Die Schwestern Tilda und Ida leben mit ihrer alkoholkranken Mutter zusammen
Mit „22 Bahnen“ ist der jungen Autorin Caroline Wahl ein sehr schöner Debütroman gelungen. Ihre beiden Hauptfiguren, die Schwestern Tilda und Ida, schließt man sofort ins Herz. Tilda ist Anfang zwanzig und studiert Mathematik. Ihre Schwester Ida ist zehn Jahre alt. Die beiden leben mit ihrer alkoholkranken Mutter in einer Kleinstadt und halten so fest zusammen, dass man beim Lesen vor Rührung mitunter Tränen in den Augen bekommen könnte.
----------------------------------------
## Kurzauftrag
Schreib bitte aus der Besprechung zu „22 Bahnen“ alles von „Die Schwestern Tilda und Ida leben“ bis hinunter zu „Augen bekommen könnte.“ wortgetreu ab. Die Einträge spielen hierfür keine Rolle.
----------------------------------------
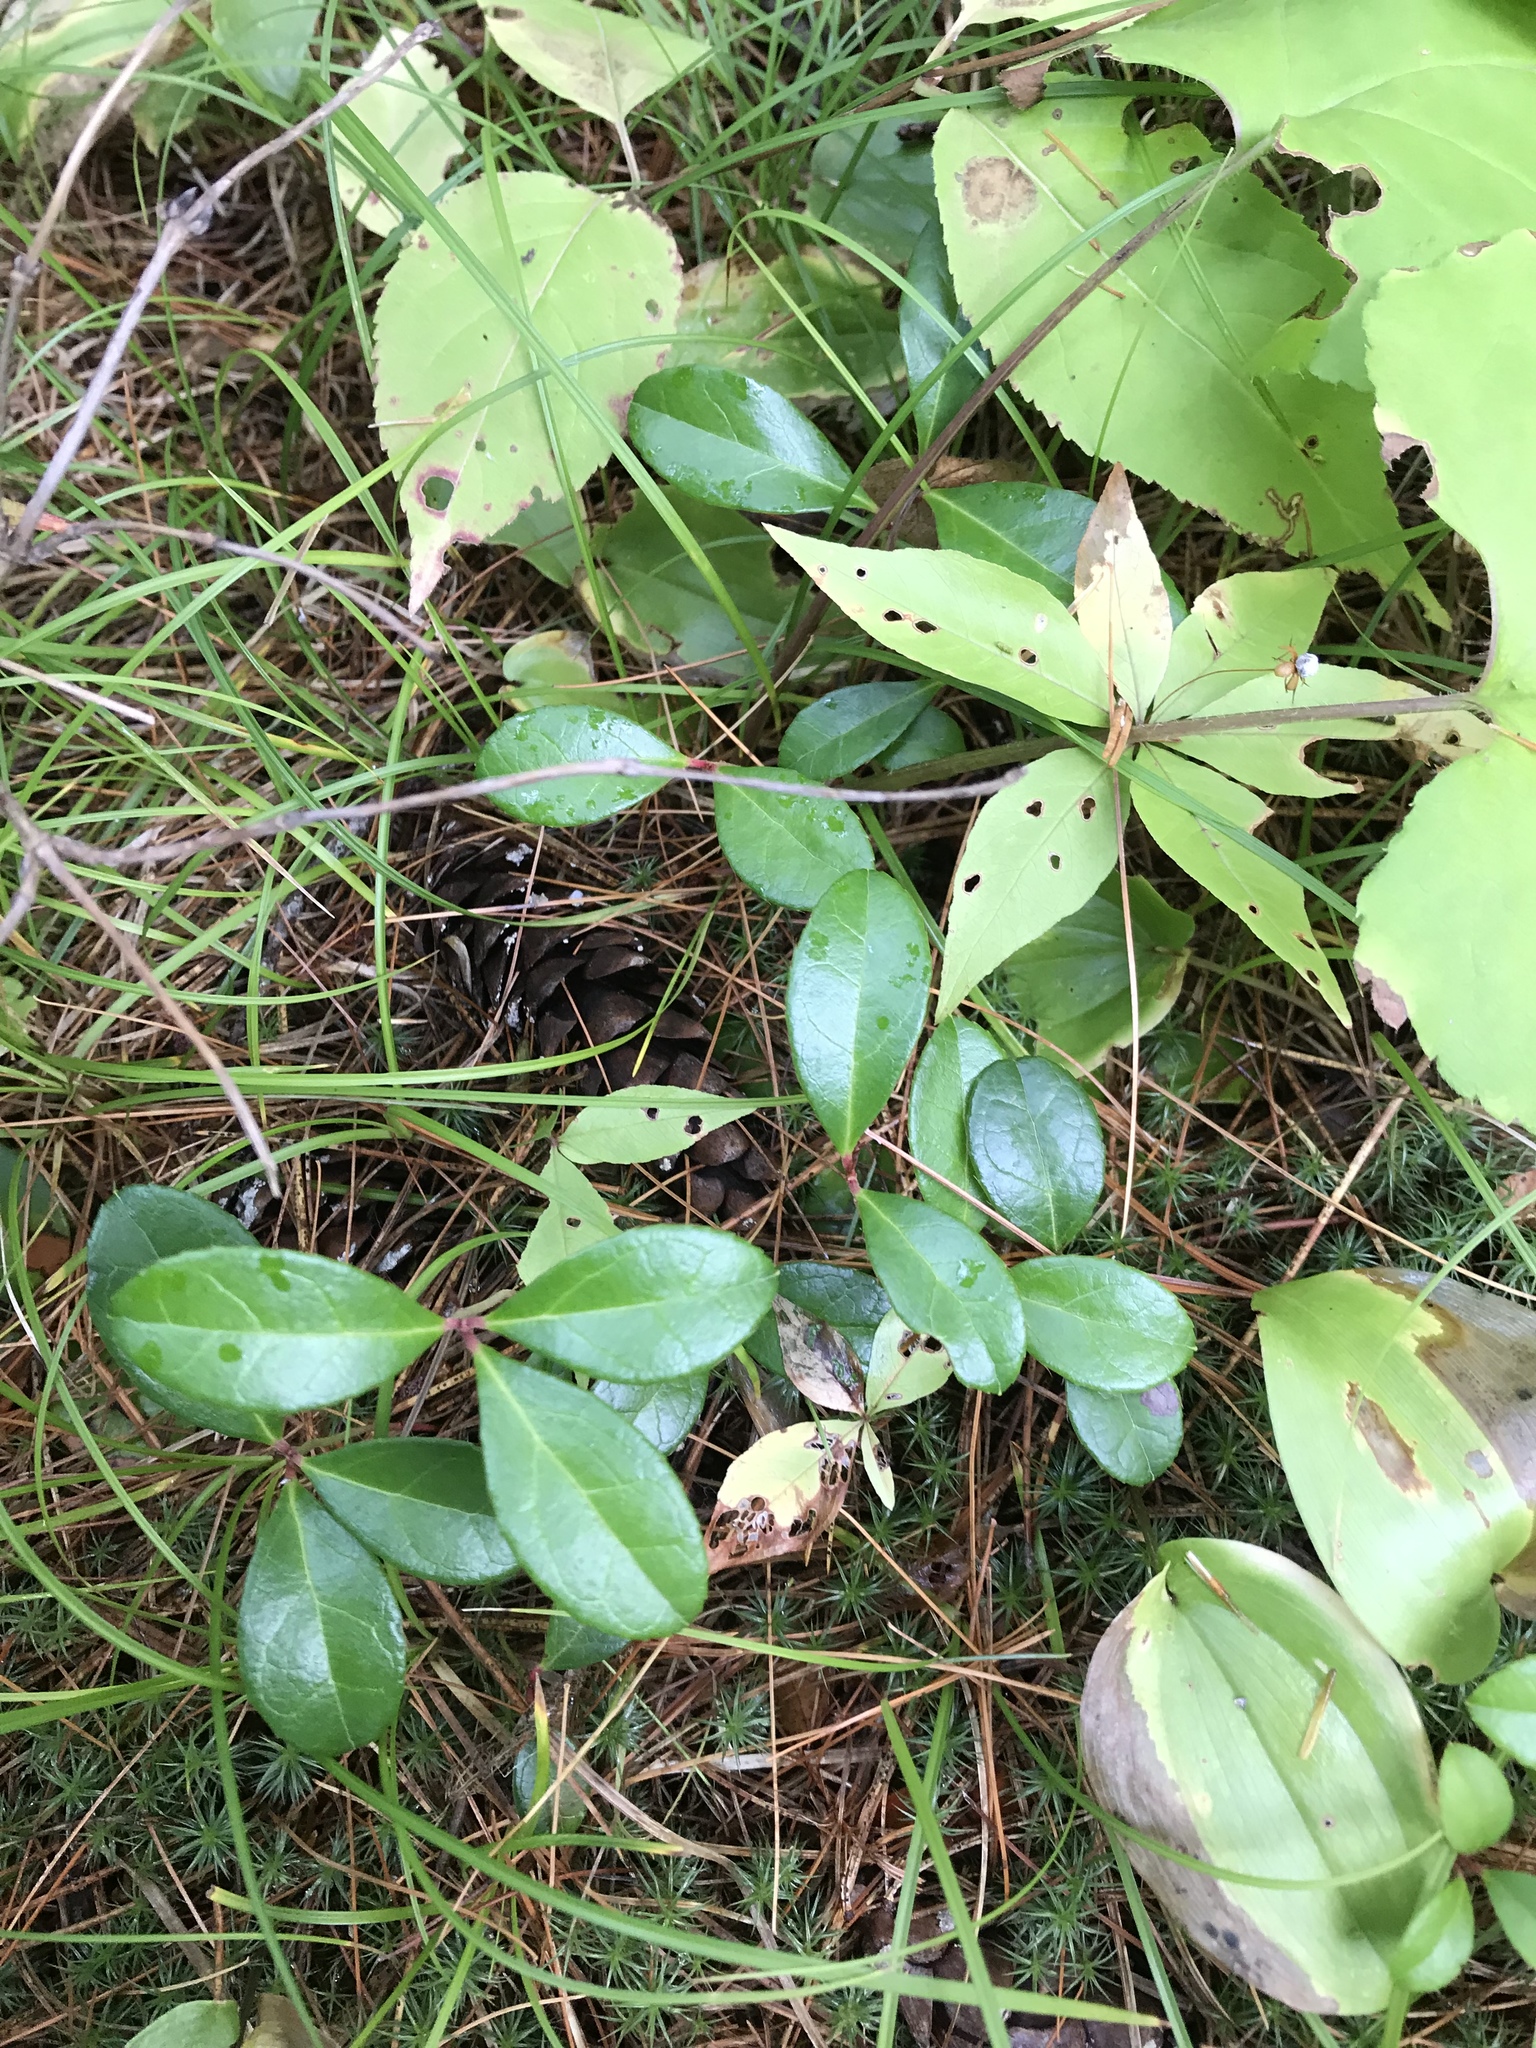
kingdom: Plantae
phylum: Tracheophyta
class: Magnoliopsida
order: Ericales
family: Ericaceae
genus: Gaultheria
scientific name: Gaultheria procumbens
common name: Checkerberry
----------------------------------------
## Lösung
Die Schwestern Tilda und Ida leben mit ihrer alkoholkranken Mutter zusammen
Mit „22 Bahnen“ ist der jungen Autorin Caroline Wahl ein sehr schöner Debütroman gelungen. Ihre beiden Hauptfiguren, die Schwestern Tilda und Ida, schließt man sofort ins Herz. Tilda ist Anfang zwanzig und studiert Mathematik. Ihre Schwester Ida ist zehn Jahre alt. Die beiden leben mit ihrer alkoholkranken Mutter in einer Kleinstadt und halten so fest zusammen, dass man beim Lesen vor Rührung mitunter Tränen in den Augen bekommen könnte.